Equipment
Ingredients
Tomato Infusion
- 1130 g plum tomatoes, coarsely chopped
- 1 lemongrass, peeled and coarsely chopped
- 60 ml vodka
Vegetable Mixture
- 2 cucumber, peeled and chopped
- 2 green pepper, seeded, cored and chopped
- 4 tomatillos, chopped
- 30 ml white wine vinegar
- 15 ml sherry vinegar
- 15 ml lemon juice
- 13 g sugar
- fine sea salt, to taste
- black pepper, to taste
Herb & Avocado Blend
- ½ avocado
- 1 chives, small bunch, about 10g
- 1 cilantro, small bunch, about 10g
- 1 parsley, small bunch, about 10g
- 1 scallion, trimmed
Nutrition (per serving)
Method
The day before serving, combine the plum tomatoes, lemongrass, and vodka (if using) in a blender.
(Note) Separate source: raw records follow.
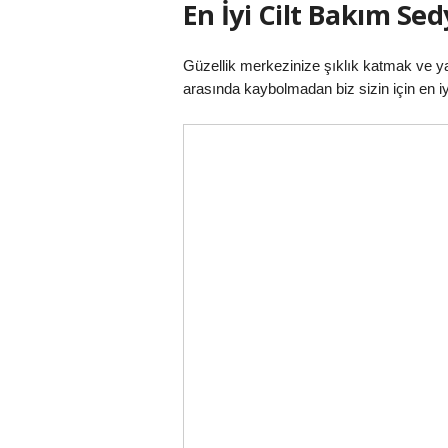
En İyi Cilt Bakım Sed
Güzellik merkezinize şıklık katmak ve ya
arasında kaybolmadan biz sizin için en iyi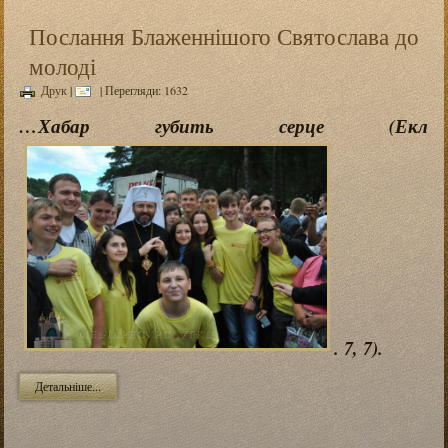
Послання Блаженнішого Святослава до
молоді
Друк
|
| Перегляди: 1632
…Хабар губить серце (Екл
. 7, 7).
Детальніше...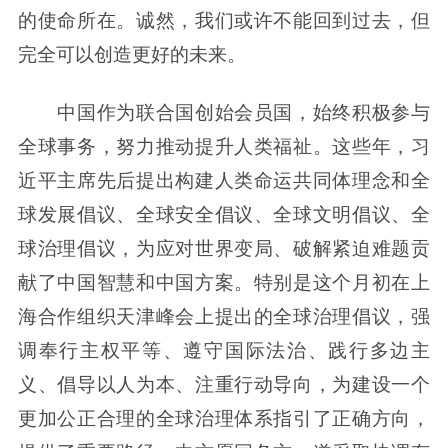
的使命所在。诚然，我们或许不能回到过去，但
完全可以创造更好的未来。
中国作为联合国创始会员国，始终积极参与
全球事务，努力推动提升人类福祉。这些年，习
近平主席先后提出构建人类命运共同体理念和全
球发展倡议、全球安全倡议、全球文明倡议、全
球治理倡议，为应对世界变局、破解紧迫难题贡
献了中国智慧和中国方案。特别是这个月初在上
海合作组织天津峰会上提出的全球治理倡议，强
调奉行主权平等、遵守国际法治、践行多边主
义、倡导以人为本、注重行动导向，为建设一个
更加公正合理的全球治理体系指引了正确方向，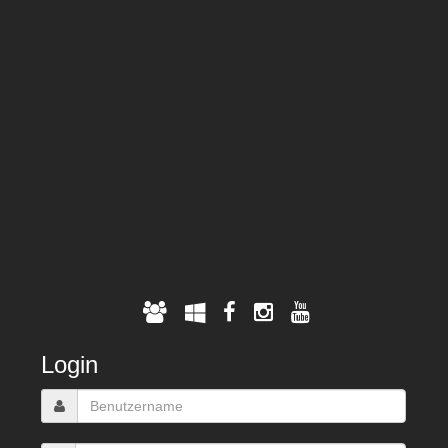
Login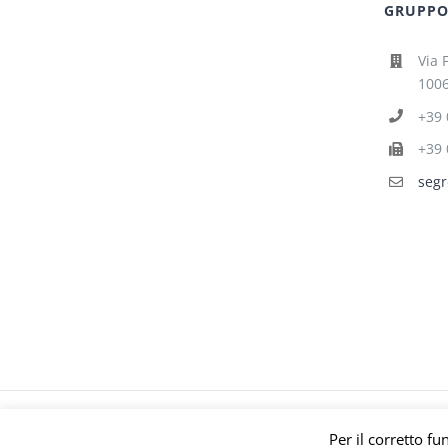
GRUPPO 
Via 
1006
+39 
+39 
segr
© Gruppo Polari
Per il corretto fu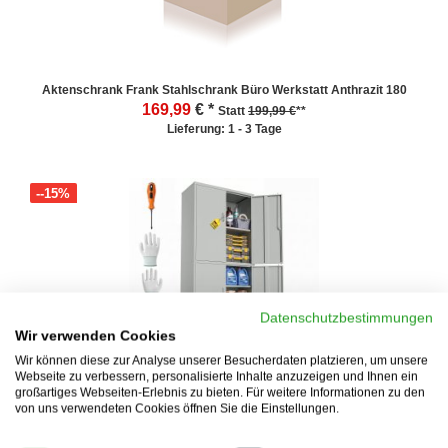
Aktenschrank Frank Stahlschrank Büro Werkstatt Anthrazit 180
169,99
€ *
Statt
199,99 €
**
Lieferung: 1 - 3 Tage
--15%
Datenschutzbestimmungen
Wir verwenden Cookies
Wir können diese zur Analyse unserer Besucherdaten platzieren, um unsere
Webseite zu verbessern, personalisierte Inhalte anzuzeigen und Ihnen ein
Aktenschrank Frank Stahlschrank Büro Werkstatt Grau 180cm
großartiges Webseiten-Erlebnis zu bieten. Für weitere Informationen zu den
von uns verwendeten Cookies öffnen Sie die Einstellungen.
169,99
€ *
Statt
199,99 €
**
Lieferung: 1 - 3 Tage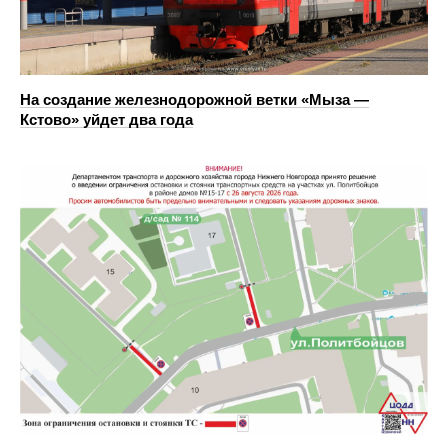
На создание железнодорожной ветки «Мыза —
Кстово» уйдет два года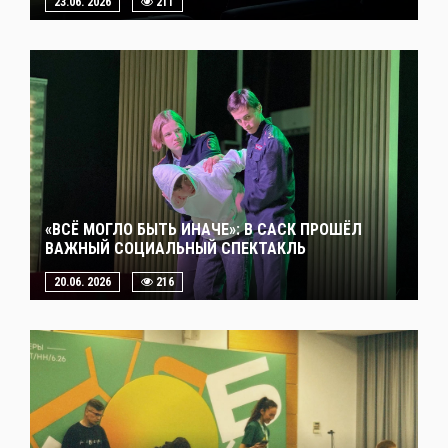
23.06. 2026
211
«ВСЁ МОГЛО БЫТЬ ИНАЧЕ»: В САСК ПРОШЁЛ
ВАЖНЫЙ СОЦИАЛЬНЫЙ СПЕКТАКЛЬ
20.06. 2026
216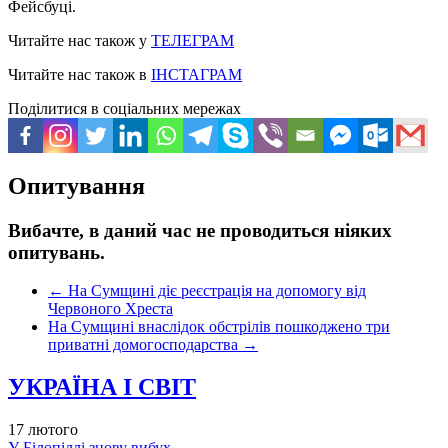
Фейсбуці.
Читайте нас також у
ТЕЛЕГРАМ
Читайте нас також в
ІНСТАГРАМ
Поділитися в соціальних мережах
Опитування
Вибачте, в даний час не проводиться ніяких
опитувань.
←
На Сумщині діє реєстрація на допомогу від
Червоного Хреста
На Сумщині внаслідок обстрілів пошкоджено три
приватні домогосподарства
→
УКРАЇНА І СВІТ
17 лютого
У Білопіллі знову вибух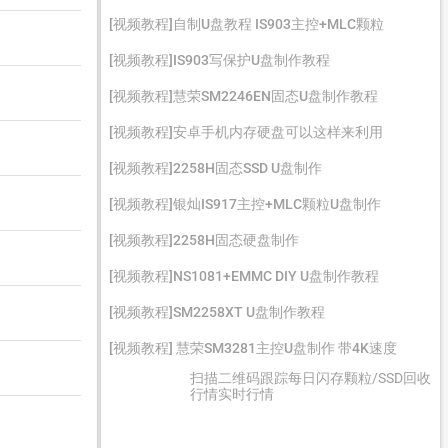
[视频教程]自制U盘教程 IS903主控+MLC颗粒
[视频教程]IS903写保护U盘制作教程
[视频教程]慧荣SM2246EN固态U盘制作教程
[视频教程]安卓手机内存硬盘可以这样来利用
[视频教程]2258H固态SSD U盘制作
[视频教程]银灿IS917主控+MLC颗粒U盘制作
[视频教程]2258H固态硬盘制作
[视频教程]NS1081+EMMC DIY U盘制作教程
[视频教程]SM2258XT U盘制作教程
[视频教程] 慧荣SM3281主控U盘制作 带4K速度
扫描二维码跟踪每日闪存颗粒/SSD回收
行情实时行情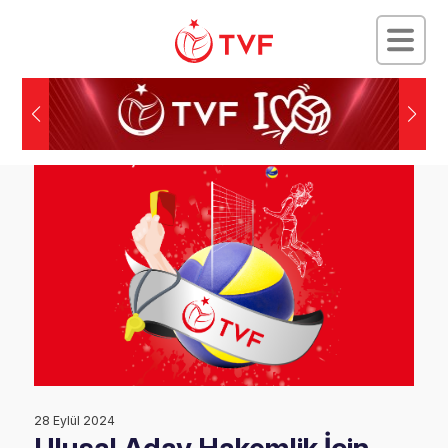
28 Eylül 2024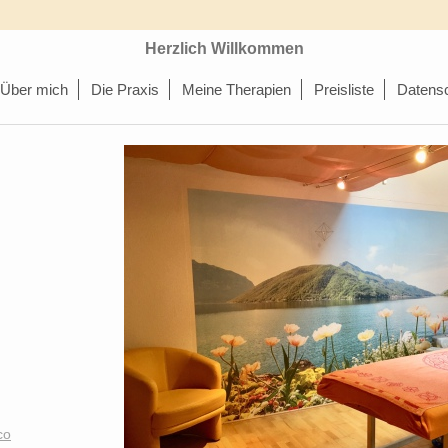
Herzlich Willkommen
Über mich
Die Praxis
Meine Therapien
Preisliste
Datens
co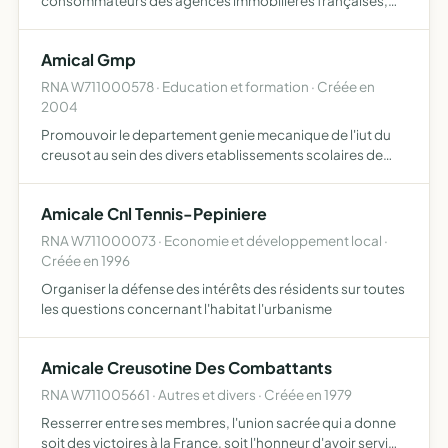
consommateurs des agences immobilières françaises,
l'offre la plus large, la diffusion la plus efficace de leur
offre permettre aux agents immobiliers qui le souhaitent
Amical Gmp
de c…
RNA W711000578 · Education et formation · Créée en
2004
Promouvoir le departement genie mecanique de l'iut du
creusot au sein des divers etablissements scolaires de
bourgogne de permettre aux actuels etudiants de
rencontrer les anciens dans un climat de convivialite
Amicale Cnl Tennis-Pepiniere
RNA W711000073 · Economie et développement local ·
Créée en 1996
Organiser la défense des intérêts des résidents sur toutes
les questions concernant l'habitat l'urbanisme
Amicale Creusotine Des Combattants
RNA W711005661 · Autres et divers · Créée en 1979
Resserrer entre ses membres, l'union sacrée qui a donne
soit des victoires à la France, soit l'honneur d'avoir servi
Puree until completely smooth. Strain the mixture through a sieve lined with cheesecloth (or several layers of paper towels) set over a bowl. Refrigerate the strained tomato liquid overnight, allowing the solids to drain completely. Discard the tomato pulp.
In a glass or ceramic bowl, combine the chopped cucumbers, green bell peppers, tomatillos, white wine vinegar, sherry vinegar, lemon juice, and sugar. Season generously with salt and pepper. Cover and refrigerate this mixture overnight to allow the flavors to meld and the vegetables to soften slightly.
In a large bowl, combine the marinated vegetables, reserved tomato liquid, avocado, chives, cilantro, parsley, and scallions. Blend until smooth, using an immersion blender or transferring to a regular blender in batches as needed. Season to taste with additional salt, pepper, and vinegar if desired.
Serve the gazpacho very cold. Garnish with a drizzle of extra virgin olive oil and a sprinkle of fresh herbs (optional).
Chef's Notes
- Use the ripest, most flavorful ingredients for the best results.
- Adjust the amount of vinegar and sugar to your taste.
- For the most vibrant color, use the gazpacho immediately after blending. If making ahead, add the avocado just before serving to prevent oxidation.
- For a more authentic Spanish flavor, add a small piece of stale bread (crust removed) soaked in water to the blender. The bread also thickens.
Storage
Refrigerator: 3 days — Store in an airtight container.
Reheating: Serve chilled. Do not reheat.